Media EncoderでH.264圧縮Flashビデオ
新Media EncoderでF4V書き出しが可能に
新しいMedia Encoderの新機能としては、バッチエンコーディングやAfter Effectsコンポーネントポジション、Premiere Proシーケンスデータの読み込みなどがありますが、今回は、H.264圧縮のFlashビデオファイルであるF4V形式の書き出しがサポートされたことに着目していきます。
従来のMedia EncoderでもH.264圧縮のビデオは、MOV、MP4、3GPなどで書き出すことができました。Flashで利用する場合でも、Flash Player 9.0.115.0以降であればF4Vに限らず、これらのファイル形式でも利用することができました。つまり、H.264で圧縮されたビデオファイルのFlashでの利用はCS4製品のリリース以前から実現できていました。
では、F4V形式で書き出せることのメリットはなんでしょうか。
新しいMedia Encoderでは、F4VファイルにXMPデータとキューポイントの2種類のメタデータを埋め込むことができ、Flash Playerではそれらのデータを取得して利用できます(XMPデータの取得はFlash Player 10が必要)。
XMPデータとは、「Extensible Metadata Platform」の略で、静止画・ビデオ・音声などの各種ファイルに埋め込むための汎用メタデータフォーマットとしてAdobeが提唱しているXMLベースのデータです(図1-1)。各種CS4製品では作成したファイルにXMPデータを埋め込むことができます。
Media Encoderでは、F4V以外の各ビデオファイル形式にもXMPデータを埋め込むことができますが、Flash PlayerからXMPデータを取得して扱うことができるのはFLV形式とF4V形式の2種類となっています。
また、キューポイントに関してはFlashビデオ固有のメタデータなので、FLVやF4V以外のファイルには埋め込むことさえできません。ビデオファイルに埋め込まれたキューポイントのデータは、コンテンツの制御に有効に使うことができる便利な情報なのでこれが利用できるのは大きなアドバンテージと言えるでしょう(図1-2)。
キューポイントとXMPデータの取得
F4Vに埋め込まれたXMPデータを取得するには、onXMPData()コールバック関数を、キューポイントのデータを取得するにはonMetaData()コールバック関数を使います。
XMPデータは、onXMPData()コールバック関数に渡される情報オブジェクトのdataプロパティにXMLデータとして格納され、キューポイントの情報はonMetaData()コールバック関数に渡される情報オブジェクトのcuePointsプロパティに格納されます。
なお、onMetaData()コールバック関数の情報オブジェクトでは、キューポイントだけでなくビデオの長さ(秒)やフレームレート、ビデオストリームの縦横サイズなどの情報もそれぞれプロパティとして格納されています。

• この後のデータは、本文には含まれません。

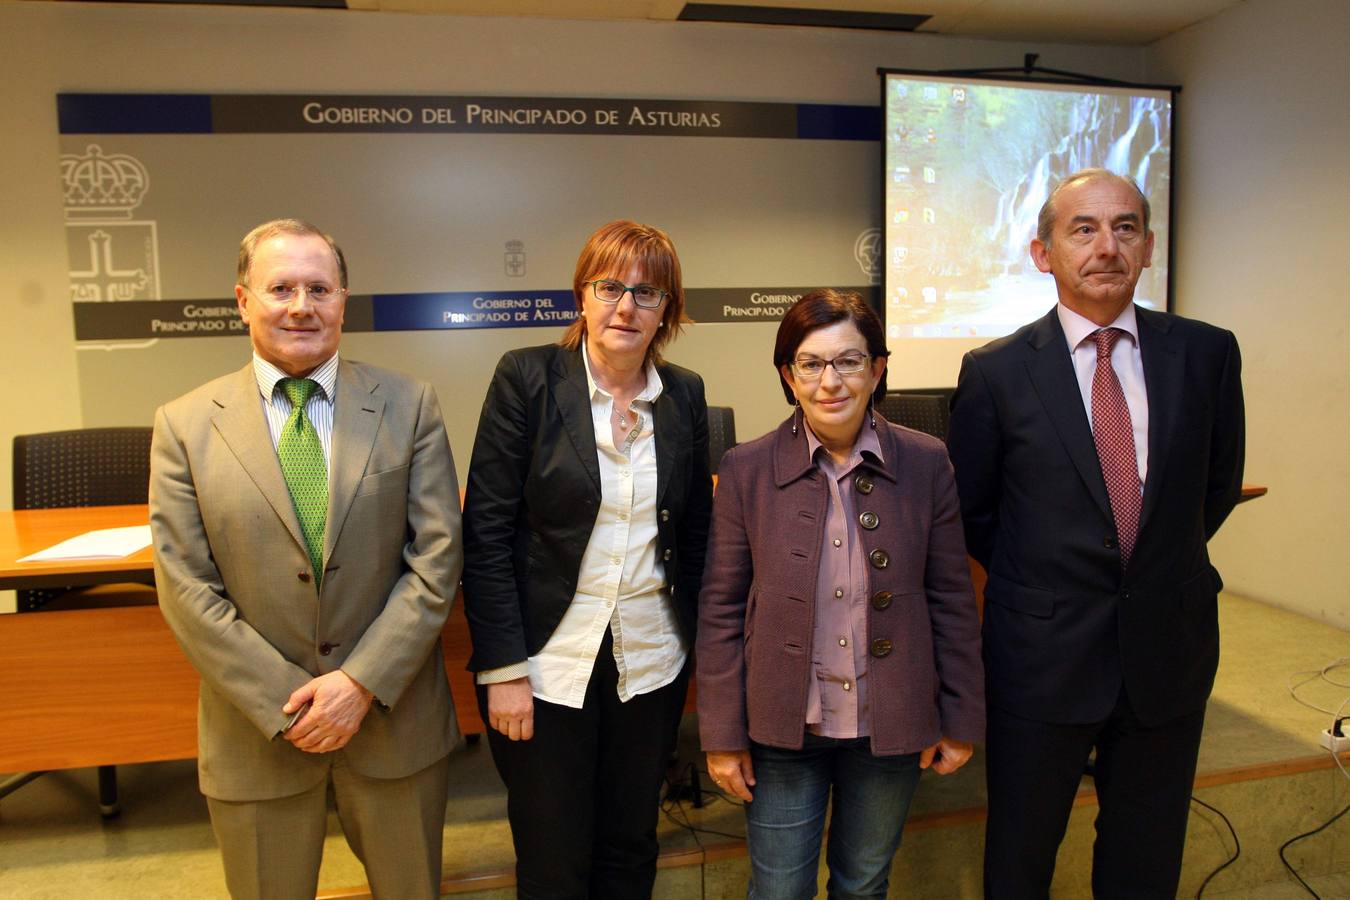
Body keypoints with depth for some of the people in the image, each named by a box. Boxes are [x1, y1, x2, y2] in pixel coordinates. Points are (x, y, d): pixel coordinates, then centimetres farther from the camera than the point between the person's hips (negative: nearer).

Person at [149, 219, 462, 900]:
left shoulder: (409, 406, -4)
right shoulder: (184, 425, -3)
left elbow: (437, 560, -7)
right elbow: (188, 591, -6)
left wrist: (361, 682, -14)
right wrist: (287, 703, -11)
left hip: (393, 714, 1)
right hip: (258, 733, 0)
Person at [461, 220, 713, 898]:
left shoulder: (685, 395, 3)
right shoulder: (527, 378, -8)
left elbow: (696, 530, 11)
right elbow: (486, 531, -10)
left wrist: (693, 645, 7)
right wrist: (503, 667, -12)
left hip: (651, 664, 3)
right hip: (547, 664, -3)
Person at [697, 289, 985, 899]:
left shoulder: (926, 464, -6)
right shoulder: (746, 470, -9)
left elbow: (952, 601, 1)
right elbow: (721, 610, -5)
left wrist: (962, 719, 3)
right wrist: (723, 734, -4)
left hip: (891, 728, 1)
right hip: (783, 729, -1)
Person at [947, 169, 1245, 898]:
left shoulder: (1208, 354, -2)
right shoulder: (995, 372, -9)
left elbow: (1217, 487, 10)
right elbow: (969, 510, 0)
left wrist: (1163, 566, 9)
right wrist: (1032, 581, 4)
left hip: (1170, 651, 3)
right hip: (1041, 656, -2)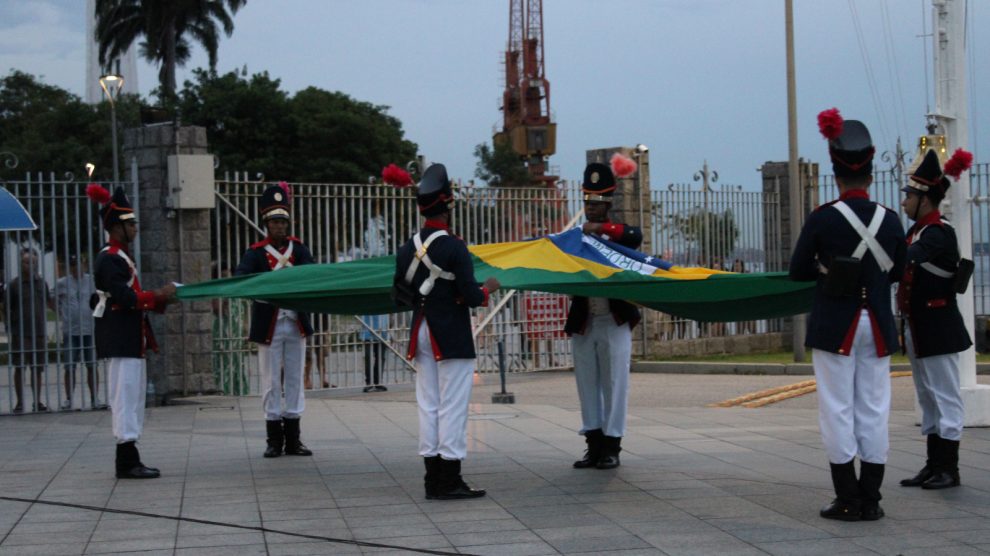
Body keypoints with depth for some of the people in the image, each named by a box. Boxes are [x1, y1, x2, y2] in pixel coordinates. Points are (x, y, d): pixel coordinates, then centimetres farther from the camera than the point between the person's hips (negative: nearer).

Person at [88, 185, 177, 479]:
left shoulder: (121, 257, 18)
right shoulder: (109, 259, -13)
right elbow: (125, 299, -22)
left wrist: (161, 301, 7)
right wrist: (159, 295, -16)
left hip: (131, 339, 10)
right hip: (120, 340, -10)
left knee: (133, 397, 11)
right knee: (125, 395, -8)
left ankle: (129, 461, 14)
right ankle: (127, 462, -6)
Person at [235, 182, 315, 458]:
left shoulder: (298, 249, 7)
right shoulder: (255, 253, -1)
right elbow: (239, 279, -16)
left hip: (296, 324, 3)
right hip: (269, 327, -3)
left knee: (295, 381, 7)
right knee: (271, 382, 2)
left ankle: (293, 439, 14)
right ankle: (274, 440, 9)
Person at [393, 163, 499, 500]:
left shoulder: (407, 250, 5)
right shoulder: (454, 248, -15)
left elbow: (399, 296, 10)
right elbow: (471, 297, -16)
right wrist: (488, 289, 3)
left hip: (421, 335, 6)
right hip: (453, 339, -6)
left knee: (428, 405, 9)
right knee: (452, 406, -3)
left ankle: (433, 479, 11)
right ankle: (450, 480, -2)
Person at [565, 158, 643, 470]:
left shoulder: (618, 235, 3)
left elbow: (636, 237, -20)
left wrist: (602, 228, -29)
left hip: (614, 323, -3)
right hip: (583, 324, 3)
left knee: (614, 385, 0)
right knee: (587, 385, 6)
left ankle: (611, 447, 5)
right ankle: (594, 446, 13)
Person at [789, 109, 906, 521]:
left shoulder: (823, 219, -10)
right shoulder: (890, 220, 0)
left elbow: (797, 271, -2)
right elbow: (896, 272, 11)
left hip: (835, 326, -3)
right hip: (877, 327, 3)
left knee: (838, 410, 2)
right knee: (873, 410, 8)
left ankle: (848, 500, 2)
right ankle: (870, 499, 9)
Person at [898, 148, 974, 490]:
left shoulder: (939, 233, -17)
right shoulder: (918, 232, 13)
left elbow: (903, 260, -32)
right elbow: (902, 266, 10)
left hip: (937, 329, -10)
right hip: (918, 329, 10)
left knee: (944, 397, -3)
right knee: (928, 398, 13)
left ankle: (949, 469, 1)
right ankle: (934, 466, 19)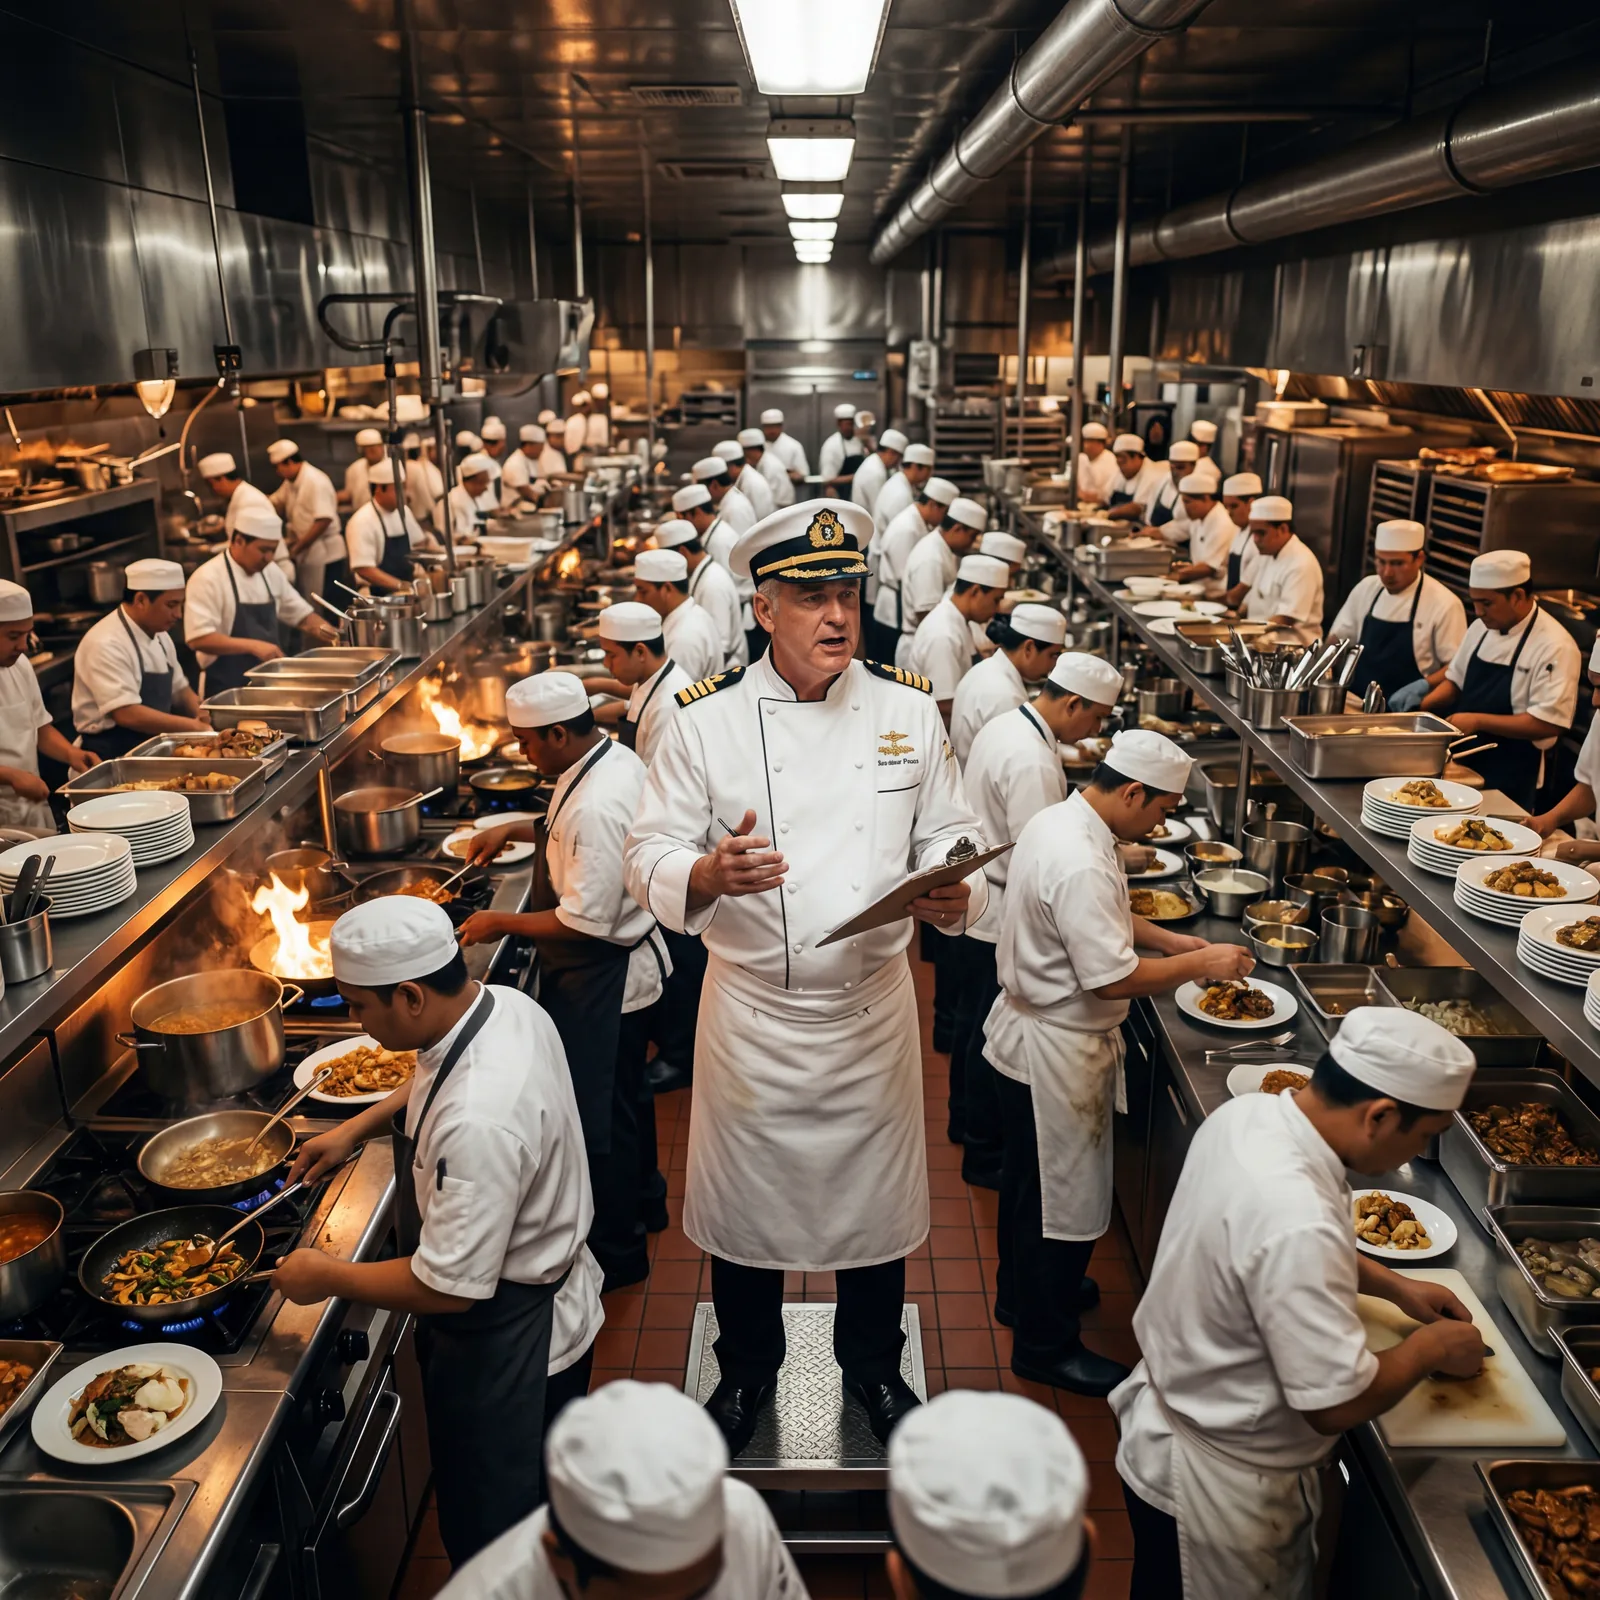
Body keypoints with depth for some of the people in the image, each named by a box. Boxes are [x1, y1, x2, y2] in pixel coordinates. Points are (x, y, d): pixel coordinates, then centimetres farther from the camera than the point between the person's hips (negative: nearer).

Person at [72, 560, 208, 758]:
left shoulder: (160, 636, 11)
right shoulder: (106, 644, -16)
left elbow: (179, 690, 21)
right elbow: (127, 714, -24)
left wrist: (211, 722, 3)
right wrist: (194, 727, -22)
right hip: (112, 756, -8)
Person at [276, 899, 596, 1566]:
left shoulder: (477, 1123, -40)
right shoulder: (501, 1003, -11)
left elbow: (448, 1287, -31)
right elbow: (430, 1083, 14)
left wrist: (326, 1277, -17)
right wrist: (357, 1128, 5)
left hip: (499, 1340, -9)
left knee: (486, 1528, 16)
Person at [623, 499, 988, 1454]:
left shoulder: (909, 713, -1)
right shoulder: (709, 723, -8)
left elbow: (951, 838, 4)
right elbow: (650, 860, -7)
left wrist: (953, 894, -18)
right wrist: (710, 874, -29)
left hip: (874, 1008, 2)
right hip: (751, 1011, -1)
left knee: (875, 1195, 18)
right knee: (748, 1195, 16)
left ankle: (874, 1362, 46)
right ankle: (748, 1366, 44)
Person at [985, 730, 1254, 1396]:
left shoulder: (1060, 819, 2)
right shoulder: (1080, 863, -31)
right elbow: (1113, 977, -28)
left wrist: (1176, 941, 9)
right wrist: (1201, 964, -15)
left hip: (1029, 1033, 10)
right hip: (1054, 1050, -10)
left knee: (1030, 1179, 26)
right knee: (1065, 1196, 7)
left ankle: (1023, 1291, 47)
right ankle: (1046, 1344, 24)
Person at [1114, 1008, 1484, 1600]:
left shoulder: (1249, 1114, -11)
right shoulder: (1295, 1223, -39)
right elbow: (1338, 1404, -28)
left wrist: (1396, 1286, 8)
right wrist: (1431, 1346, -12)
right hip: (1214, 1487, -7)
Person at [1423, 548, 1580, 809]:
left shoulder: (1555, 647, -18)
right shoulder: (1482, 627, 5)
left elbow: (1548, 723, -22)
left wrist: (1478, 721, -23)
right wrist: (1419, 706, -3)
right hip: (1463, 766, 7)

onXMPData()、onMetaData()それぞれのコールバック関数で取得した情報を、ムービープレビュー時に出力パネルに表示するスクリプトコード(ActionScript 3.0)は次のようになります。再生するビデオファイル名は「sample.f4v」としています(図1-3)。
実際にこのスクリプトを使って、XMPデータとキューポイントを埋め込んだビデオファイルを再生させて各情報を取得してみると、F4V/FLAはXMPデータを取得できるとする参考ページの記載とは異なる動作をします。Media Encoderで作成した場合、XMPデータはF4Vファイルからは取得することができましたが、FLVファイルからは取得できずXMPデータの内容は「undefined」となってしまいます(図1-4)。
前回(http://thinkit.jp/article/764/1/)紹介したSoundBooth CS4でも、XMPデータやキューポイントを埋め込んだビデオファイルを書き出すことができますが、SoundBooth CS4から書き出したF4V/FLVファイルでは、ともにXMPデータを取得できませんでした。この場合F4VファイルではonXMPData()コールバック関数そのものが実行されず、FLVファイルではMedia Encoderで作成したときと同様に、コールバック関数は実行されるものの「undefined」となってしまいます。
エンコードのためのエンジンは同じものが使われていそうですが、処理の過程で違いが生じているのかもしれません。制作環境によって変わるのかもしれませんが、Flash Playerの問題という可能性も考えられそうです。
XMPデータに関してはさまざまな使い道が考えられますが、使用する際にはMedia Encoderを使い、F4V形式で書き出した上で入念な動作確認を行うのがよいでしょう。